Synthesis gas, a mixture of primarily CO, H₂, and CO₂, is a major building block in the production of biofuels and chemicals.  Several phylogenetically diverse groups of anaerobic bacteria have the ability to convert components of synthesis gas to a variety of commercially-important products including acetate, ethanol, butyrate, butanol, and hydrogen.  A select subgroup, the ethanologenic acetogens exhibit the ability to simultaneously utilize hydrogen and carbon monoxide to form ethanol, and small amounts of acetate while using carbon dioxide as a carbon source and electron acceptor.  There has been recent interest in the commercial exploitation of this group of bacteria for the manufacture of fuel-grade ethanol from synthesis gas; however, the phylogeny and physiology of this group has remained obscure.
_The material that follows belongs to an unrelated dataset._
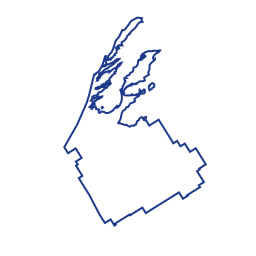 the district of Shark Bay, Western Australia, Australia, rotated 58°
{"feature_id": "25037944B60313460254351", "entity_name": "Shark Bay", "entity_type": "district", "adm_level": 2, "iso_a3": "AUS", "parent_name": "Australia", "parent_adm1": "Western Australia", "projection": "mercator", "projection_center": [113.623, -26.392], "detail": "fine", "context": "isolated", "style": "outline", "palette": "blue", "viewbox_px": 256, "rotation_deg": 58, "n_neighbors": 0, "source": "geoboundaries", "source_scale": "gbopen_adm2", "svg_char_len": 5661}
<svg xmlns="http://www.w3.org/2000/svg" viewBox="0 0 256 256"><g transform="rotate(58 128 128)"><path d="M130.4,108.6L130.4,109.6L129.5,110.4L128.4,110.3L128.1,108.4L128.8,107.2L128.3,106.8L127.4,109.8L126.1,110.6L125.9,111.5L126.1,113.3L127.1,114.8L127.0,116.4L129.4,119.7L128.9,120.7L129.2,121.8L127.7,123.9L128.0,125.3L126.8,126.7L124.4,127.6L123.7,129.1L119.1,132.8L119.5,132.9L118.9,133.6L118.2,133.4L117.9,132.3L118.1,132.9L118.1,132.3L118.6,132.5L117.6,131.7L116.6,129.8L111.6,124.8L110.9,123.3L110.7,120.2L109.5,118.2L110.2,116.4L108.4,113.3L109.3,108.6L108.7,107.6L107.8,107.9L106.8,107.0L106.4,104.5L106.7,101.9L105.6,100.4L106.2,97.6L107.1,96.4L106.5,94.6L105.3,94.6L104.3,93.5L103.7,94.1L105.1,99.9L104.6,102.9L105.0,102.3L101.8,108.3L101.7,106.6L102.3,106.4L101.6,106.5L101.3,109.3L98.5,113.6L96.7,114.0L96.0,111.8L96.0,112.8L95.2,113.5L94.3,113.5L93.8,112.7L92.5,113.0L94.0,112.6L94.3,112.0L92.4,107.8L92.3,104.9L92.7,102.4L92.3,101.1L94.7,98.7L95.0,97.7L94.4,97.8L94.8,95.8L94.5,93.8L96.3,90.4L96.6,88.4L93.8,87.6L93.8,81.9L91.8,81.6L89.5,78.5L87.3,77.3L85.9,75.9L85.0,73.5L84.7,69.9L84.6,70.3L84.2,68.7L83.9,68.6L84.3,69.3L83.7,70.0L82.6,69.9L81.2,69.1L80.3,67.7L79.7,65.1L79.9,61.7L79.3,59.8L78.6,60.6L77.8,63.2L76.7,64.0L75.1,68.0L73.9,69.1L72.8,73.5L73.1,75.7L72.7,76.7L73.9,77.7L75.7,80.9L76.5,81.3L76.3,80.4L75.4,79.7L76.2,79.2L76.1,78.7L75.9,78.5L75.9,78.8L75.5,79.2L75.1,79.1L75.8,78.8L75.9,77.8L74.9,76.5L75.6,75.8L74.8,75.5L75.7,75.0L76.7,75.5L76.5,76.0L76.1,75.6L75.8,76.0L76.6,76.3L76.7,77.1L76.0,76.7L75.9,77.4L77.2,79.7L76.3,80.0L77.1,81.1L75.9,83.1L79.5,86.4L80.3,88.8L79.8,91.5L82.6,93.6L82.7,97.6L83.8,98.8L83.2,101.1L84.1,103.2L84.5,103.1L83.6,104.3L84.1,105.1L86.9,105.4L86.5,106.0L88.2,107.0L89.8,110.3L91.5,111.9L91.5,114.3L96.0,115.5L99.0,117.0L101.7,119.2L104.7,123.4L105.1,126.1L104.3,127.9L104.0,127.7L105.2,132.1L104.9,136.6L103.6,138.8L101.5,139.9L100.0,141.8L100.2,144.0L99.7,144.5L98.3,144.1L97.1,142.7L95.0,145.0L93.3,144.2L92.1,144.6L91.4,143.8L92.1,145.2L91.4,146.6L91.7,147.1L92.2,146.2L92.3,146.7L91.6,147.4L92.7,148.5L92.3,148.8L92.0,148.1L91.0,148.2L89.9,149.4L89.4,147.8L90.0,147.2L89.7,146.3L90.0,146.0L89.4,144.9L89.9,144.1L89.6,143.8L89.8,143.4L89.2,143.3L88.3,145.2L87.8,144.5L87.7,141.9L87.2,141.5L87.8,140.9L87.4,139.1L88.1,136.2L87.7,135.0L88.0,133.8L87.6,133.2L86.7,135.2L86.9,136.9L86.7,137.6L87.3,137.9L86.9,139.0L86.6,138.6L86.6,137.5L86.8,136.8L86.4,135.2L86.1,137.1L85.0,136.9L85.4,139.4L84.7,140.6L84.6,142.6L85.9,144.2L85.3,144.8L85.2,143.8L84.3,143.7L83.5,142.0L82.6,141.7L82.7,139.6L83.9,136.4L83.8,135.7L82.9,135.5L82.2,133.6L82.8,133.0L83.2,130.9L82.8,130.5L82.8,128.5L81.9,126.9L82.7,124.8L81.4,122.5L81.7,120.9L81.1,119.1L80.7,119.5L79.4,118.9L79.8,119.5L79.5,120.8L78.2,121.4L79.1,122.5L79.7,122.3L79.4,123.5L80.5,125.4L79.8,128.1L79.0,129.0L79.2,131.4L78.6,132.3L79.0,132.4L78.8,133.6L77.7,134.8L77.0,134.2L77.6,130.7L78.7,129.9L77.5,127.1L78.3,126.6L78.7,128.3L79.0,125.6L77.7,125.0L78.5,123.4L77.4,122.2L77.2,118.4L76.0,117.1L75.8,114.7L75.0,114.0L74.8,110.2L74.2,110.5L73.4,110.0L73.7,108.3L71.5,106.4L71.7,105.8L70.7,104.7L70.8,102.3L69.2,99.0L68.8,100.2L69.5,101.8L68.9,102.7L70.2,103.7L69.9,105.1L70.8,106.2L70.4,106.8L70.2,110.3L70.8,114.0L70.1,113.4L69.3,113.8L69.4,115.9L68.8,116.5L68.6,118.8L67.3,120.7L68.6,120.7L69.7,125.1L70.5,125.3L70.5,127.2L71.0,127.3L71.6,128.0L71.7,129.0L71.7,129.7L71.3,127.7L71.2,128.5L70.6,127.4L70.4,128.2L69.5,128.3L69.3,127.3L69.6,127.1L68.8,126.3L69.3,124.8L68.7,123.0L67.5,124.3L66.7,123.5L67.0,122.9L66.5,122.1L67.1,121.5L66.1,116.2L66.6,113.4L66.2,112.6L66.2,107.3L65.8,104.6L65.3,103.9L65.5,101.2L64.8,98.9L63.8,100.7L64.3,101.3L63.8,103.5L64.3,104.2L64.2,107.3L63.6,110.9L63.0,111.7L63.5,114.6L62.8,116.2L62.1,112.3L57.8,111.0L57.5,110.3L55.4,108.7L55.0,109.3L60.5,115.6L63.3,120.2L64.8,123.9L64.4,125.5L65.4,127.4L64.6,128.3L78.8,142.8L84.4,149.2L98.0,169.0L110.5,192.2L117.6,192.2L117.6,183.2L128.8,183.2L128.8,190.0L132.3,190.0L132.4,192.1L144.4,192.1L144.4,196.3L164.5,196.3L186.4,198.0L196.3,197.9L196.3,191.2L203.6,191.2L203.6,189.6L202.2,189.6L202.2,172.5L203.1,172.5L203.1,158.0L209.6,158.0L209.6,118.9L217.1,118.9L217.1,113.3L216.3,113.4L216.3,98.3L214.1,98.3L214.1,92.3L201.2,92.3L201.2,89.2L200.1,89.2L200.1,81.3L181.1,81.3L181.1,88.1L171.3,88.1L171.3,93.2L165.0,93.2L165.0,97.6L137.2,97.6L137.2,108.7L130.4,108.6ZM44.6,62.3L45.7,59.4L43.7,59.5L42.2,58.0L39.3,61.7L38.9,67.9L39.4,70.4L40.3,71.6L42.8,78.5L42.6,80.4L41.9,80.9L45.8,87.0L47.6,92.4L53.6,99.4L55.0,102.0L56.6,107.1L58.6,108.0L59.1,110.1L60.0,108.7L59.6,107.3L60.5,106.8L59.9,105.7L60.6,105.8L59.3,102.1L59.3,100.5L58.7,100.6L58.2,100.0L58.2,97.9L55.7,96.1L55.8,93.3L54.6,93.2L55.0,95.3L54.6,95.9L53.6,96.0L52.9,91.8L54.0,90.8L53.8,90.1L54.9,89.1L52.5,88.5L51.8,87.6L52.1,85.4L50.9,81.6L49.5,80.0L49.4,78.4L48.6,76.9L49.1,76.3L47.9,74.4L46.9,68.6L44.9,64.2L44.6,62.3ZM107.2,86.9L106.9,85.8L107.0,84.4L106.7,83.7L104.7,82.5L102.8,83.6L102.9,85.9L104.3,87.8L103.4,87.3L103.2,87.6L104.7,89.0L107.4,89.8L107.3,85.9L107.2,86.9ZM96.6,139.4L97.5,139.5L97.3,138.4L96.4,138.7L96.6,139.4ZM104.7,100.0L104.7,101.0L104.9,100.2L103.9,99.0L103.2,98.8L103.1,98.2L102.4,98.3L102.3,97.7L101.8,97.8L104.7,100.0ZM104.1,102.6L104.5,101.4L104.0,102.6L103.7,104.0L104.5,102.9L104.1,102.6ZM103.2,124.9L103.9,127.1L103.7,124.4L103.4,125.2L103.2,124.9ZM67.6,122.5L67.4,121.4L67.0,121.9L67.6,122.5ZM92.7,104.9L93.8,102.5L93.5,102.1L93.5,103.0L92.7,104.9ZM92.6,104.9L92.7,107.1L92.8,106.3L92.6,104.9ZM92.6,107.3L92.8,108.6L93.0,108.4L92.6,107.3ZM105.2,94.0L106.2,94.4L105.5,94.0L105.2,94.0ZM93.3,100.7L93.6,100.6L93.6,100.0L93.3,100.7Z" fill="none" stroke="#1e3a8a" stroke-width="2"/></g></svg>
In this study, we used 16s rRNA sequences, DNA-DNA reassociation, and PCR-based DNA fingerprinting to characterize phylogenetic linkages between five known representatives of this group, which included Clostridium ragsdalei, C. autoethanogenum, C. ljungdahlii PETC, C. ljungdahlii C-01, and C. ljungdahlii ERI-2.  Pairwise analyses of 16S rRNA sequences for all comparisons exceeded 99.27% similarity.  Three methods used for DNA fingerprinting, repetitive extragenic palindromic elements (REP), conserved repetitive DNA elements (BOX) and entrobacterial repetitive PCR intergenic consensus sequences (ERIC), showed that C. ragsdalei, C. ljungdahlii ERI-2, and C. ljungdahlii C-01 were most distantly related.  DNA-DNA reassociation data indicated that ERI-2 and C-01 should be re-classified as separate species when compared to the type strain, C. ljungdahlii PETC.  Finally, other gene sequences useful in predicting relatedness of ethanologenic acetogens will be discussed.